Por esta razão, as indulgências que dominaram a economia política europeia ao longo da era neoliberal – multilateralismo, política de concorrência, reforma do lado da oferta – estão ficando para trás. Um mundo de “interdependência armada”, como dizem os cientistas políticos Henry Farrell e Abraham Newman, valoriza a capacidade estratégica, o poder do Estado e a escala. Para o capital europeu, o que é necessário é um novo quadro para a integração da UE, capaz de garantir a posição do bloco comercial no centro da economia mundial. Como disse uma declaração conjunta de 2019 dos governos francês e alemão, a escolha é “unir nossas forças ou permitir que nossa base industrial e capacidade desapareçam gradualmente”.

A Lei dos Chips da UE, com a sua ambição de criar um quadro pan-europeu capaz de competir com os EUA e a China, é uma expressão desta lógica de “unificar ou morrer”. Contudo, ela aspira a um tipo peculiar de unificação. A UE, naturalmente, ainda está muito fragmentada. O seu orçamento continua sendo um irrisório 1% do PIB total do bloco, o que significa que não há recursos suficientes em escala supranacional para apoiar uma política industrial expansiva em todo o continente. Reunir recursos, com efeito, significa criar as condições para que os clusters industriais já existentes e os Estados com poder de fogo fiscal consolidem ainda mais as suas posições dominantes. A convergência em torno de uma política industrial comum da UE ameaça acelerar a divergência entre os Estados-Membros. Desde que a UE relaxou suas restrições, a Alemanha respondeu por impressionantes 53% do total de 672 bilhões de euros emitidos em auxílios estatais. A Alemanha também beneficiou de novos quadros pan-europeus destinados a apoiar setores estratégicos, absorvendo metade dos auxílios estatais associados aos “projetos importantes de interesse europeu comum” em microeletrônica.

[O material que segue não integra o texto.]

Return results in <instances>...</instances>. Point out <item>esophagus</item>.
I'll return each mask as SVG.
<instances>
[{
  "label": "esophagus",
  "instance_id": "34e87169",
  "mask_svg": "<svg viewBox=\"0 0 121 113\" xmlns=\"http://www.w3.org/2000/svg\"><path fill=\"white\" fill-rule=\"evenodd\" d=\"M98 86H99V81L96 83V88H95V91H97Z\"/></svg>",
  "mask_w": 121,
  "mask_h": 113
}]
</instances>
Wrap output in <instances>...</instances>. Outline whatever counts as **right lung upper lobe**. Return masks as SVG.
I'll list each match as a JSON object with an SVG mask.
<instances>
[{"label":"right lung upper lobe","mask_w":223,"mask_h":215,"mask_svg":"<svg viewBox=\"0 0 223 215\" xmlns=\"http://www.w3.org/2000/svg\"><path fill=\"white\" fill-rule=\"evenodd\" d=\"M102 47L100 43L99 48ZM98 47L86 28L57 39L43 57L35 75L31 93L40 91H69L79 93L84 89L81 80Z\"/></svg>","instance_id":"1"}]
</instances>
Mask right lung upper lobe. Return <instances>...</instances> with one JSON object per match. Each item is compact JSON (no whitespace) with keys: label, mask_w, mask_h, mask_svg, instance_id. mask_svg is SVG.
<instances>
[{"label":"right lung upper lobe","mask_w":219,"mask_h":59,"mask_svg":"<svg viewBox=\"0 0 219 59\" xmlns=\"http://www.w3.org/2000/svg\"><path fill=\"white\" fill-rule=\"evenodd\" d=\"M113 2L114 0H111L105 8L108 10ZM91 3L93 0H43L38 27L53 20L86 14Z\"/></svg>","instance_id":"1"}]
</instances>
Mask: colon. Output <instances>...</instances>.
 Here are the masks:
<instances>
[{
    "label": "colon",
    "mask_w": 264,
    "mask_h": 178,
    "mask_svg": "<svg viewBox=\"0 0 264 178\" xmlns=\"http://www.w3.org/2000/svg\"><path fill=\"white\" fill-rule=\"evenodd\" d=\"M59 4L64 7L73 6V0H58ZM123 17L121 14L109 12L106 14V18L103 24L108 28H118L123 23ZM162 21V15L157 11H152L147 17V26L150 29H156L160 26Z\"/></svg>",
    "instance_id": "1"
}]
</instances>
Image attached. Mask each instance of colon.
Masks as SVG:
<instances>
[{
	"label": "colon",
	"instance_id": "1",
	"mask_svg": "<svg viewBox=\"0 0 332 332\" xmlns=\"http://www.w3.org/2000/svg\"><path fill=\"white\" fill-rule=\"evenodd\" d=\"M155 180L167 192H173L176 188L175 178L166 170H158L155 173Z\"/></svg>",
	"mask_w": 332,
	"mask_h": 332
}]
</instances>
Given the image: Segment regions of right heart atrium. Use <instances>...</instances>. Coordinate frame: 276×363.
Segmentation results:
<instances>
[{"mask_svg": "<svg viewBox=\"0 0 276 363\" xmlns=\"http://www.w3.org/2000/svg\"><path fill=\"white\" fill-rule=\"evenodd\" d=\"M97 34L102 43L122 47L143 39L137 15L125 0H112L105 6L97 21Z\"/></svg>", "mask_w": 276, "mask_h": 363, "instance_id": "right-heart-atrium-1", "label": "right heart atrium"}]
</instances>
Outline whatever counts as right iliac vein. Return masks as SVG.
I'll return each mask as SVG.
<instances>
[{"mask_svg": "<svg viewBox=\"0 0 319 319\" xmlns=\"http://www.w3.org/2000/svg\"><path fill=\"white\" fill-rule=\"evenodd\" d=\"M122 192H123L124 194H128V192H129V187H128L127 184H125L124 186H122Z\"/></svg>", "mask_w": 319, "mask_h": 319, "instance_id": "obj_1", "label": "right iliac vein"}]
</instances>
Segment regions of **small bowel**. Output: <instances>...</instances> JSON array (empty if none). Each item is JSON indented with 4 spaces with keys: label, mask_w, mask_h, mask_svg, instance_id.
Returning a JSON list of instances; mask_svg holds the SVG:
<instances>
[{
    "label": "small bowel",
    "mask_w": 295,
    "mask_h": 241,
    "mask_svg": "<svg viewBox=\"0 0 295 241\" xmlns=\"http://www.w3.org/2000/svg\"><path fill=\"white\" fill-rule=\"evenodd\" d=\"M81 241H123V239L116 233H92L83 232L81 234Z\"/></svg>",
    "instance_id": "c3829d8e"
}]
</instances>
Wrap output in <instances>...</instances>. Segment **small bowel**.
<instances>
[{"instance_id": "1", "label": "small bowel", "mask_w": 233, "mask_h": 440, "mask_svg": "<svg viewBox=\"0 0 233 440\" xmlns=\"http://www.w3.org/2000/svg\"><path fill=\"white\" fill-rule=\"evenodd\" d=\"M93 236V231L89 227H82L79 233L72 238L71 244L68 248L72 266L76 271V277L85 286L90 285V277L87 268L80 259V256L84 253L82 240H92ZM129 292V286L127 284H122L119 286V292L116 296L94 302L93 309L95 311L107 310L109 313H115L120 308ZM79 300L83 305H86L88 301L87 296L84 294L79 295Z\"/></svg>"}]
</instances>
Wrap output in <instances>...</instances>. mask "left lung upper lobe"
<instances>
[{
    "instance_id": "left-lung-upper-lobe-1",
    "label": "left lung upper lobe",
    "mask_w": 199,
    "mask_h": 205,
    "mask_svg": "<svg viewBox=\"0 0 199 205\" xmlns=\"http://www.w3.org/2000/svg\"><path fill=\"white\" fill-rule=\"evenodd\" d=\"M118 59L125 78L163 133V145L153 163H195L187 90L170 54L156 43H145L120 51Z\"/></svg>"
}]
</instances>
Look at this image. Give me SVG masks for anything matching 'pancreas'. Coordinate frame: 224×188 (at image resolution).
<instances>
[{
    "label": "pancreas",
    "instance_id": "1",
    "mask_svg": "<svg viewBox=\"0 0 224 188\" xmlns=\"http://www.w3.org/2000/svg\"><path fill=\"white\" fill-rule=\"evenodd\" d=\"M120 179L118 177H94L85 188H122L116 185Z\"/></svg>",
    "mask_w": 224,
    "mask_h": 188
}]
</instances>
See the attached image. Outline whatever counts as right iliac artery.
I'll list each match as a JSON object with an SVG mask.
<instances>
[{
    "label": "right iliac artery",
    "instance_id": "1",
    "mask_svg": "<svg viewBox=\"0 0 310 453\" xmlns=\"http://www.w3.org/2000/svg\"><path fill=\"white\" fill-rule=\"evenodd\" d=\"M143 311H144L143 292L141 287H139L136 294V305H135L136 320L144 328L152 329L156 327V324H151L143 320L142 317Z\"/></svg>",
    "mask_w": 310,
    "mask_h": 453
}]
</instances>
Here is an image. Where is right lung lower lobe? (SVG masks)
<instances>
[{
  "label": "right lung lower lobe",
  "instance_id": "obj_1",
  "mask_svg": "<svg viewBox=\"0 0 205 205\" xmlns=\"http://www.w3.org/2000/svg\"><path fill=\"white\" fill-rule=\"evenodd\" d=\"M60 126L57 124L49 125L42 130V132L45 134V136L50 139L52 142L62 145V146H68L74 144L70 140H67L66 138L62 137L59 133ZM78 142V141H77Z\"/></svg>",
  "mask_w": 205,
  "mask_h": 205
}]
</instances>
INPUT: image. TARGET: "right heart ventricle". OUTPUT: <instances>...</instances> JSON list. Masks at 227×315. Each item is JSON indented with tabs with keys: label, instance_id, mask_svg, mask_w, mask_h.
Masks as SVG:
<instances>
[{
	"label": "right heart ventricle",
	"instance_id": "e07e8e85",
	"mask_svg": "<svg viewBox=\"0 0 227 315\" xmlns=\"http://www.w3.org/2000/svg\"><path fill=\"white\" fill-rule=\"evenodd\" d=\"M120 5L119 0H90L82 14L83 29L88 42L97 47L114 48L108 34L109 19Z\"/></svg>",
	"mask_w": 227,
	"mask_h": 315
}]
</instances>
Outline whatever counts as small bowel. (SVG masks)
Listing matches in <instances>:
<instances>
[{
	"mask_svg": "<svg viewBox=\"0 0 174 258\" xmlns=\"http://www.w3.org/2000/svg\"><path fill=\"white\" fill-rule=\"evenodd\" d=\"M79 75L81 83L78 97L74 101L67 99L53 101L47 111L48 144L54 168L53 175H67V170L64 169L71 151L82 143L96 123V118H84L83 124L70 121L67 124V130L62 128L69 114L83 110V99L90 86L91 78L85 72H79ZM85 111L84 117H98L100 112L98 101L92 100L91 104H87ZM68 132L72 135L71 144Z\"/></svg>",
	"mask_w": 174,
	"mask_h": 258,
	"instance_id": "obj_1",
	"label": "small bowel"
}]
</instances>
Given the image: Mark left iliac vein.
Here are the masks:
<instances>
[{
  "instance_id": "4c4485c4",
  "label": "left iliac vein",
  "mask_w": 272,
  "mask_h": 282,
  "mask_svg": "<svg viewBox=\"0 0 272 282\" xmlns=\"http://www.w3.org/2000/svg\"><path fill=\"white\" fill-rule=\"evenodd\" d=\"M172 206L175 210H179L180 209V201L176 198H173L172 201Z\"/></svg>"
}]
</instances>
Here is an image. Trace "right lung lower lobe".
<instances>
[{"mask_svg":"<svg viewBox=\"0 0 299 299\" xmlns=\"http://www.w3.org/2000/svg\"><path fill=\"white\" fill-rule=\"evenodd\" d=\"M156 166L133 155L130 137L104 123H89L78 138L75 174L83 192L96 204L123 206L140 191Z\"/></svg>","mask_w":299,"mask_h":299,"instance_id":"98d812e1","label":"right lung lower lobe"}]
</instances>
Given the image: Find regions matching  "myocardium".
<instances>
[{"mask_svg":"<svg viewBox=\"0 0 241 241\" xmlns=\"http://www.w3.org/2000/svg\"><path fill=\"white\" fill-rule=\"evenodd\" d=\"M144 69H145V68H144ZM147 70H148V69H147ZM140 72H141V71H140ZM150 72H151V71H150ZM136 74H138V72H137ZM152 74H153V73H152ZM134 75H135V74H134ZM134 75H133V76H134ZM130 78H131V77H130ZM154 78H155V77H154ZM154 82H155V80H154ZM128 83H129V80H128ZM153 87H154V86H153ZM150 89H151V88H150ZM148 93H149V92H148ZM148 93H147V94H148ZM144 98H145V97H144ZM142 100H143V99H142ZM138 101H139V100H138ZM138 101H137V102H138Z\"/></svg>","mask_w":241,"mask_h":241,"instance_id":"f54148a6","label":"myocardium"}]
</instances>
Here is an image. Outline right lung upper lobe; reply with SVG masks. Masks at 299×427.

Na esteira da crise da zona do euro, surgiu uma clivagem entre o núcleo norte da Europa, liderado pelas exportações, e sua periferia sul, liderada pela dívida. As elites tinham prometido que a integração europeia apoiaria a convergência ascendente do desempenho econômico entre os Estados-Membros. Mas sob o euro, com as suas regras rigorosas em matéria de dívida e défice e a falta de mecanismos de transferência orçamental, tornou-se claro que a integração estava a produzir precisamente o contrário. A indústria alemã cresceu enquanto os Estados devedores do sul da zona do euro sofriam a penúria da austeridade permanente. Hoje, as condições que permitiram esse surto de dinamismo liderado pelas exportações estão se desfazendo, com implicações deletérias para o capitalismo alemão. Mas a resposta da UE – uma nova política industrial pan-europeia, que permita um intervencionismo estatal mais musculado – representa uma tentativa de reforçar o núcleo industrial da Europa.

Os mitos que impulsionaram a globalização neoliberal foram agora estilhaçados pela batalha sobre semicondutores e outros setores estratégicos. As regras, que antes eram rigidamente aplicadas, estão sendo contornadas para permitir novas ondas de intervencionismo estatal. As «condições equitativas» do mercado único estão sendo contornadas para reforçar frações dominantes do capital europeu. Entretanto, novos mitos estão sendo forjados: uma união cada vez mais integrada e autônoma, unida pelo desafio colocado pela China e pela Rússia. À medida que os formuladores de políticas da UE se mobilizam contra seus rivais externos, as divisões internas do bloco – entre o núcleo industrial e a periferia subdesenvolvida – continuam a aumentar.